4.      The entirety of paragraph 26 at page 7, at about lines 13 through 19, regarding allegations of violations of Government Code section 12940, subdivision (a).

 

5.      As to the prayer, the entirety of paragraph 2 at page 9, at about lines 9 through 12, regarding an award of attorney’s fees.

 

Code of Civil Procedure section 436 authorizes a court to “[s]trike out all or any part of any pleading not drawn or filed in conformity with the laws of this state, a court rule, or an order of the court.” (Code Civ Proc., § 436, subd. (b).) Code of Civil Procedure section 431.10, subdivision (b)(3) defines an “immaterial allegation in a pleading” as “[a] demand for judgment requesting relief not supported by the allegations of the complaint or cross-complaint.”

 

The City argues items 1 through 5 are irrelevant to Petitioner’s only viable claim of administrative mandamus—citing Wences v.

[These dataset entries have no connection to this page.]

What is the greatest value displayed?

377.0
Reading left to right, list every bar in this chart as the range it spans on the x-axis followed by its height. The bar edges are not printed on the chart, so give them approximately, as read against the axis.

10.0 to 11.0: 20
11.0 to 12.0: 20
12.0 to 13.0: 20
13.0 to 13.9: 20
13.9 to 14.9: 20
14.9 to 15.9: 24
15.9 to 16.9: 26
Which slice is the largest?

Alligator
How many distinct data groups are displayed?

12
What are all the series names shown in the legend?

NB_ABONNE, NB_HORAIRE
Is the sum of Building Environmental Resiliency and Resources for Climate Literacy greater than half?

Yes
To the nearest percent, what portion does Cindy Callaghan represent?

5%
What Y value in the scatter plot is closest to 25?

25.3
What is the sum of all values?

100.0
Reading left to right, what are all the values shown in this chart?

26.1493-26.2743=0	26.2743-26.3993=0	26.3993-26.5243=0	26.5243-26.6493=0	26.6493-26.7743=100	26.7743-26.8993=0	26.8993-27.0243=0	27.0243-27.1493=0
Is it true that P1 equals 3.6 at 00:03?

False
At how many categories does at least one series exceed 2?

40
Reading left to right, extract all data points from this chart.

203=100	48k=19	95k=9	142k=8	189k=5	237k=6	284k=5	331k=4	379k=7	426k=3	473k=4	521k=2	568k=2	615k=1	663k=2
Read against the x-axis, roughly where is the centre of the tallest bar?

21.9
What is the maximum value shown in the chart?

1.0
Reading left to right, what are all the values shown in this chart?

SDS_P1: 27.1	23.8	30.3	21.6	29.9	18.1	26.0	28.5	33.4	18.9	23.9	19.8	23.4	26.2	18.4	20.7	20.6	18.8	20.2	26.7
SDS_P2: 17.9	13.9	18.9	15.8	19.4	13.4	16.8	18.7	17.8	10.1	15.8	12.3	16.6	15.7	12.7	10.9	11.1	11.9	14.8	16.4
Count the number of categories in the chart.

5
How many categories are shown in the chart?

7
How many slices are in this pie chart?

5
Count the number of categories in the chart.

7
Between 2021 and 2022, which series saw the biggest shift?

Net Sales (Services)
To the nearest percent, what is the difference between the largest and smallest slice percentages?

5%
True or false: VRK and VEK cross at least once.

City of Los Angeles (2009) 177 Cal.App.4th 305, 313. The court disagrees.

 

While the statutory citations (expressly or implicitly referenced in items 1 through 4) may not directly form the basis of Petitioner’s claim, the statutes inform on Petitioner’s legal theory. That is, the statutes relate to the City’s alleged abused of discretion and/or demonstrate how the City failed to proceed in the manner required by law. (Pet., ¶ 24-27, 28.) As such, the motion to strike is properly denied. The material is not improper or irrelevant.

 

Similarly, Petitioner’s prayer for attorney’s fees is not irrelevant, false or improper matter given the early stage of these proceedings. The court cannot determine today that Petitioner is not—as a matter of law—entitled to attorney’s fees for this proceeding. (See Code Civil Proc., § 1021.5)

 

Based on the foregoing, the motion to strike is denied.

 

CONCLUSION

 

The City’s demurrer as to Petitioner’s Code of Civil Procedure section 1085 claim is sustained without leave to amend.

 

The City’s motion to strike is denied.

 

 

IT IS SO ORDERED.

 

March 15, 2023                                                                      ________________________________

                                                                                                                   Hon. Mitchell Beckloff

                                                                                                                   Judge of the Superior Court



[1] The court acknowledges the petition makes certain allegations related to the lawsuit. (See Pet., ¶ 9.

[2] As acknowledged by Petitioner in her opposition to the demurrer, the petition fails to label the causes of action as required by California Rules of Court, Rule 2.112.